Berita  

Taktik Serangan Licik Trump: Amerika Terpecah Akibat Serang Iran

Serangan yang dilakukan Amerika Serikat (AS) dan Israel ke Iran pada Sabtu (28/2) pagi waktu setempat tidaklah tindakan impulsif, melainkan hasil dari negosiasi intens antara Departemen Pertahanan/Perang AS (DoD) dengan perusahaan kecerdasan buatan (AI) Anthropic. Anthropic sebelumnya telah mendapat kontrak senilai US$200 juta dari DoD pada 2025 untuk menyediakan tool AI untuk kebutuhan militer. Namun, ketika negosiasi antara keduanya tidak membuahkan hasil, Presiden AS Donald Trump memerintahkan lembaga-lembaga federal untuk menghentikan penggunaan tool AI Anthropic, yang kemudian menyatukan kekuatan dengan Israel untuk menyerang Iran.

Anthropic menegaskan penolakan terhadap penggunaan tool AI-nya untuk pembuatan senjata militer otomatis, serta memata-matai masyarakat AS. Sebaliknya, OpenAI, pesaing Anthropic, telah menyetujui penggunaan “semua yang sah” dari perangkat AI mereka untuk militer tanpa batasan etika yang diterapkan oleh Anthropic. Meskipun Trump melarang penggunaan Anthropic belum lama ini, serangan ke Iran terus menggunakan tool AI Anthropic untuk penilaian intelijen dan operasi militer AS.

Pentingnya regulasi yang rinci terkait pemanfaatan teknologi AI dalam konteks militer menjadi sorotan di tengah perkembangan AI dalam perang modern. Berbagai negara termasuk AS, NATO, dan Inggris telah merumuskan prinsip-prinsip untuk penggunaan AI yang bertanggung jawab, adil, dan dapat diatur. Meski demikian, pemerintahan Trump yang lebih condong pada pengurangan regulasi teknologi menandai kemunduran dari inisiatif regulasi yang pernah diupayakan.

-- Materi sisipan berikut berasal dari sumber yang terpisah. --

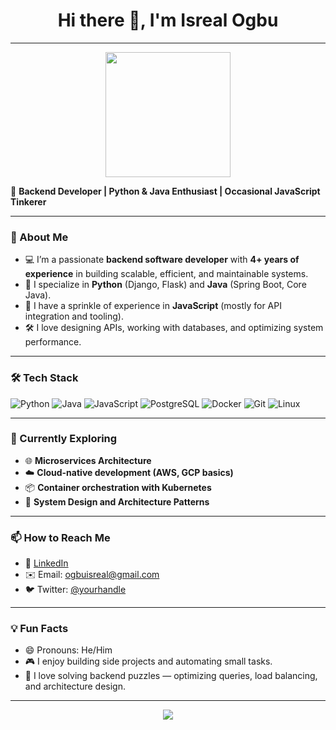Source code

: <h1 align="center">Hi there 👋, I'm Isreal Ogbu</h1>

---

<p align="center">
  <img src="https://media.giphy.com/media/ZVik7pBtu9dNS/giphy.gif" width="200"/>
</p>

🎯 **Backend Developer | Python & Java Enthusiast | Occasional JavaScript Tinkerer**

---

### 🚀 About Me

- 💻 I’m a passionate **backend software developer** with **4+ years of experience** in building scalable, efficient, and maintainable systems.
- 🐍 I specialize in **Python** (Django, Flask) and **Java** (Spring Boot, Core Java).
- 🧠 I have a sprinkle of experience in **JavaScript** (mostly for API integration and tooling).
- 🛠️ I love designing APIs, working with databases, and optimizing system performance.

---

### 🛠️ Tech Stack

![Python](https://img.shields.io/badge/-Python-3776AB?style=flat-square&logo=python&logoColor=white)
![Java](https://img.shields.io/badge/-Java-007396?style=flat-square&logo=java&logoColor=white)
![JavaScript](https://img.shields.io/badge/-JavaScript-F7DF1E?style=flat-square&logo=javascript&logoColor=black)
![PostgreSQL](https://img.shields.io/badge/-PostgreSQL-336791?style=flat-square&logo=postgresql&logoColor=white)
![Docker](https://img.shields.io/badge/-Docker-2496ED?style=flat-square&logo=docker&logoColor=white)
![Git](https://img.shields.io/badge/-Git-F05032?style=flat-square&logo=git&logoColor=white)
![Linux](https://img.shields.io/badge/-Linux-FCC624?style=flat-square&logo=linux&logoColor=black)

---

### 🌱 Currently Exploring

- 🌐 **Microservices Architecture**
- ☁️ **Cloud-native development (AWS, GCP basics)**
- 📦 **Container orchestration with Kubernetes**
- 🧩 **System Design and Architecture Patterns**

---

### 📫 How to Reach Me

- 🔗 [LinkedIn](https://www.linkedin.com/in/isreal-ogbu-software-engineer/)
- ✉️ Email: ogbuisreal@gmail.com
- 🐦 Twitter: [@yourhandle](https://twitter.com/eazy_doo)

---

### 💡 Fun Facts

- 😄 Pronouns: He/Him
- 🎮 I enjoy building side projects and automating small tasks.
- 🧩 I love solving backend puzzles — optimizing queries, load balancing, and architecture design.

---

<p align="center">
  <img src="https://github-readme-stats.vercel.app/api?username=Isreal-ogbu&show_icons=true&theme=radical" />
</p>

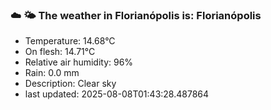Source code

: ### ☁️ 🌤️  The weather in Florianópolis is: Florianópolis

- Temperature: 14.68°C
- On flesh: 14.71°C
- Relative air humidity: 96%
- Rain: 0.0 mm
- Description: Clear sky
- last updated: 2025-08-08T01:43:28.487864
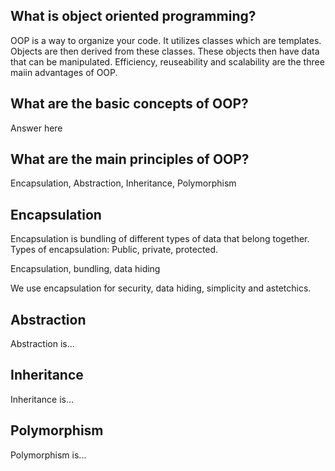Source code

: ## What is object oriented programming?

OOP is a way to organize your code. It utilizes classes which are templates. Objects are then derived from these classes.
These objects then have data that can be manipulated. Efficiency, reuseability and scalability are the three maiin advantages
of OOP.

## What are the basic concepts of OOP?

Answer here

## What are the main principles of OOP?

Encapsulation, Abstraction, Inheritance, Polymorphism

## Encapsulation

Encapsulation is bundling of different types of data that belong together. 
Types of encapsulation: Public, private, protected.

Encapsulation, bundling, data hiding

We use encapsulation for security, data hiding, simplicity and astetchics.


## Abstraction

Abstraction is...

## Inheritance

Inheritance is...

## Polymorphism

Polymorphism is...
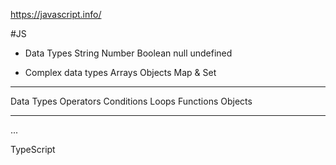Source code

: https://javascript.info/ 

#JS
- Data Types
String
Number
Boolean
null
undefined

- Complex data types
Arrays
Objects
Map & Set
---------------

Data Types
Operators
Conditions
Loops
Functions
Objects 

-----------





...


TypeScript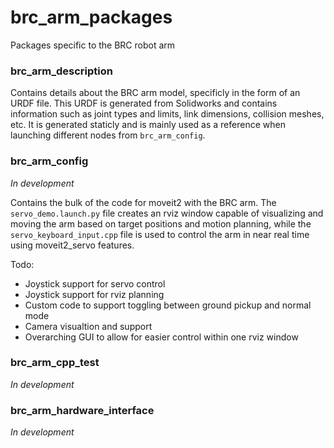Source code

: # brc_arm_packages
Packages specific to the BRC robot arm

### brc_arm_description
Contains details about the BRC arm model, specificly in the form of an URDF file. This URDF is generated from Solidworks and contains information such as joint types and limits, link dimensions, collision meshes, etc. It is generated staticly and is mainly used as a reference when launching different nodes from `brc_arm_config`.

### brc_arm_config
*In development*

Contains the bulk of the code for moveit2 with the BRC arm. The `servo_demo.launch.py` file creates an rviz window capable of visualizing and moving the arm based on target positions and motion planning, while the `servo_keyboard_input.cpp` file is used to control the arm in near real time using moveit2_servo features.

Todo:
- Joystick support for servo control
- Joystick support for rviz planning
- Custom code to support toggling between ground pickup and normal mode
- Camera visualtion and support
- Overarching GUI to allow for easier control within one rviz window

### brc_arm_cpp_test
*In development*

### brc_arm_hardware_interface
*In development*
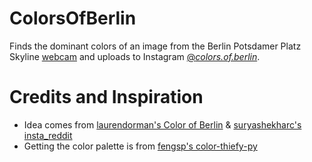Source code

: # ColorsOfBerlin
Finds the dominant colors of an image from the Berlin Potsdamer Platz Skyline [webcam](https://www.windy.com/-Webcams/Germany/Berlin/Skyline-Potsdamer-Platz-LIVE-Stream/webcams/1260635090?radar,52.506,13.143,11) and uploads to Instagram [@_colors.of.berlin_](https://www.instagram.com/_colors.of.berlin_/).

# Credits and Inspiration
- Idea comes from [laurendorman's Color of Berlin](https://github.com/laurendorman/color-of-berlin) & [suryashekharc's insta_reddit](https://github.com/suryashekharc/insta_reddit)
- Getting the color palette is from [fengsp's color-thiefy-py](https://github.com/fengsp/color-thief-py)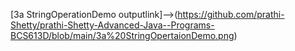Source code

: [3a StringOperationDemo outputlink]-->(https://github.com/prathi-Shetty/prathi-Shetty-Advanced-Java--Programs-BCS613D/blob/main/3a%20StringOpertaionDemo.png)
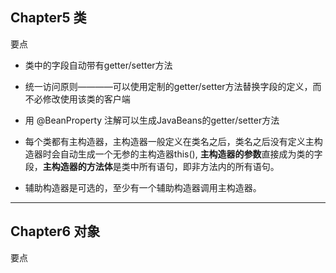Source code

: 

## Chapter5 类

要点
- 类中的字段自动带有getter/setter方法

- 统一访问原则————可以使用定制的getter/setter方法替换字段的定义，而不必修改使用该类的客户端

- 用 @BeanProperty 注解可以生成JavaBeans的getter/setter方法

- 每个类都有主构造器，主构造器一般定义在类名之后，类名之后没有定义主构造器时会自动生成一个无参的主构造器this(),
    **主构造器的参数**直接成为类的字段，**主构造器的方法体**是类中所有语句，即非方法内的所有语句。
    
- 辅助构造器是可选的，至少有一个辅助构造器调用主构造器。


---


## Chapter6 对象

要点

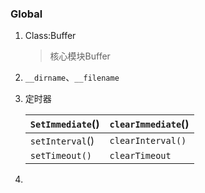 ### Global

1. Class:Buffer  

   > 核心模块Buffer

2. `__dirname`、`__filename`

3. 定时器

   | `SetImmediate`() | `clearImmediate`() |
   | :--------------- | :----------------- |
   | `setInterval`()  | `clearInterval()`  |
   | `setTimeout()`   | `clearTimeout`     |

4.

Ketakutan akan penggunaan AI dalam militer yang tidak etis dan otonom telah menjadi isu global yang membutuhkan kerja sama antara negara-negara dan perusahaan teknologi. Keberpihakan beberapa pihak terhadap pemerintahan Trump dan sikap yang terbuka terhadap penggunaan AI dalam militer tanpa batasan etika menimbulkan pertanyaan serius terkait dampaknya terhadap demokrasi dan norma-norma internasional. Jelasnya, pentingnya transparansi, pertanggungjawaban, dan regulasi yang tepat dalam pemanfaatan teknologi AI militer merupakan kunci untuk memastikan penggunaannya yang etis dan aman sesuai dengan prinsip-prinsip demokrasi.